Inflatable Aerodynamic Decelerators

Image Credit: NASA

Material advances enable consideration of hypersonic inflatable aerodynamic decelerators and a suite of new supersonic aerodynamic decelerators to remove constraints encountered by present entry, descent and landing technology. Relative to current rigid aeroshells and supersonic parachutes developed in the 1960s, these advanced systems improve timeline margin and surface elevation access while increasing payload mass. SSDL analysis capabilities focus on validated prediction the aeroelastic performance, structural integrity and aerodynamic stability of these devices. Research in this area is sponsored by the NASA Langley Research Center and the Jet Propulsion Laboratory in support of the NASA Space Technology Hypersonic Inflatable Aerodynamic Decelerator and Low Density Supersonic Decelerator projects and the Charles Stark Draper Laboratory in support of a Mesospheric Dust Sample Return mission concept.

RECONSO University Cubesat Mission

RECONnaissance of Space Objects (RECONSO)is a student-led cubesat participant in the current University Nanosatellite Program (UNP-8) competition supported by the Air Force Office of Scientific Research (AFOSR). RECONSO will place an optical payload in Low Earth Orbit (LEO) to enable low-cost unqueued space object detection and tracking. Inertial bearing and apparent magnitude measurement will be processed on-board and downlinked to Georgia Tech for further processing and distribution.

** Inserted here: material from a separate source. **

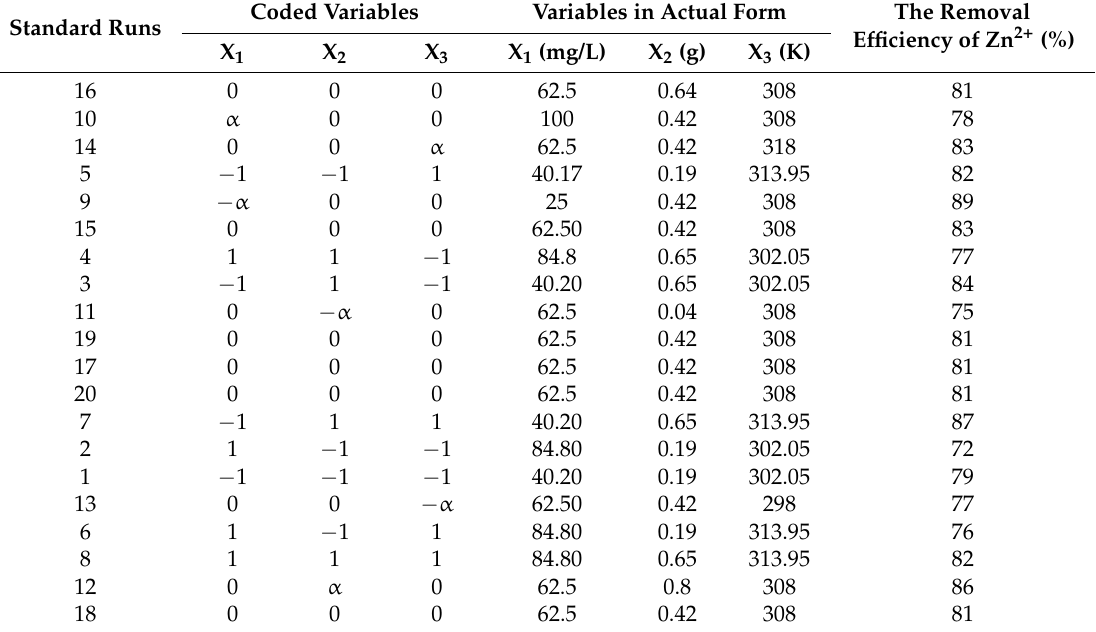
Table 1. Detail Experimental runs for central composite design with factor values in the coded form and respective responses/output.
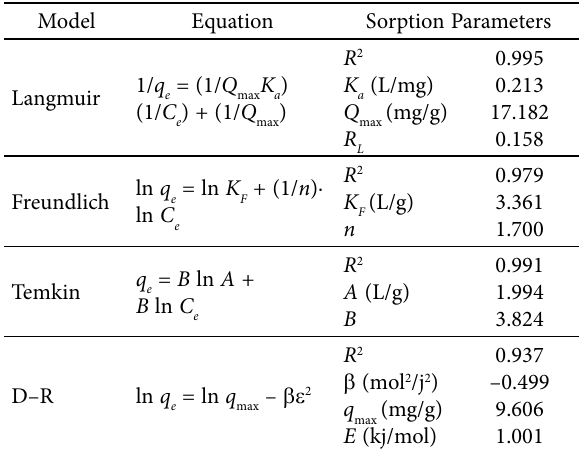
Table 1. Sorption parameters and correlation coefficients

This data will directly support efforts to mitigate the threat of space debris to national and international space assets by supplementing existing Space Surveillance Network (SSN) sensors.‚Äč


The Ranging And Nanosatellite Guidance Experiment (RANGE)

The Ranging And Nanosatellite Guidance Experiment (RANGE) cubesat mission was recently selected for a flight opportunity as part of the Terra Bella (formerly Skybox) University Cubesat Partnership, with a tentative launch date scheduled for 2016. The RANGE mission involves two 1.5U cubesats flying in a leader-follower formation with the goal of improving the relative and absolute positioning capabilities of nanosatellites. The satellites' absolute positions will be tracked using GPS receivers synchronized with miniaturized atomic clocks, and will be validated using ground-based laser ranging measurements. The relative position of the satellites will be measured using an on-board compact laser ranging system, which will also double as a low-rate optical intersatellite communication system at close range. The primary communication system is a UHF software-defined radio that will transmit and receive all mission data/telecommands from the Georgia Tech ground station. The satellites will not have an active propulsion system, so the separation distance of the satellites will be controlled through differential drag techniques. The results of the mission should serve to enable more advanced payloads and future mission concepts involving formations and constellations of nanosatellites. The principal investigator for RANGE is SSDL's Prof. Brian Gunter, with SSDL co-Investigators Prof. Glenn Lightsey and Prof. Robert Braun.


Development of an imaging LiDAR cubesat mission for planetary applications

The objective of this project is to provide a group of select and talented undergraduates hands-on experience on all aspects of the development of a satellite mission. Under the guidance of faculty, staff, and graduate students, an undergraduate student team will assemble, test, and integrate a miniaturized LiDAR imaging camera into a 3U cubesat. A parallel development will also design and test a deployable inflatable that will serve as the lidar camera's primary imaging target. The goal of the cubesat mission is to demonstrate cm-level altimetry precision over tens of kilometers. The applications for a compact laser altimetry system are numerous, and are particularly valuable for planetary missions involving the topographic mapping of planetary bodies such as moons and near-Earth asteroids. This project is sponsored by NASA's Undergraduate Student Instrument Program (USIP), with work starting in Fall 2016, and a projected launch date in late 2018. The principal investigator for this mission is SSDL's Prof. Brian Gunter, with SSDL co-Investigator Prof. Glenn Lightsey, and GTRI's Dr. Grady Tuell.